■ DATA EXTRACT ■
--------------------------------------------------

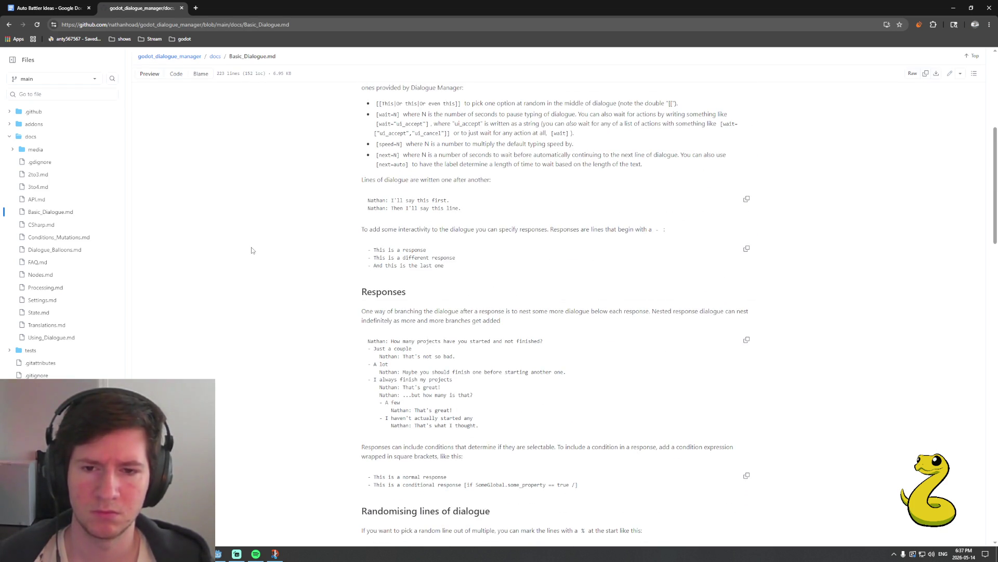
scroll(251, 251, "down", 1)
scroll(252, 250, "down", 1)
scroll(253, 249, "down", 2)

--------------------------------------------------

■ WHAT THE TASK ASKS ■
Repeat the data word for word. Skip the pictures.

■ OUTPUT FOR THIS EXERCISE ■
scroll(251, 251, "down", 1)
scroll(252, 250, "down", 1)
scroll(253, 249, "down", 2)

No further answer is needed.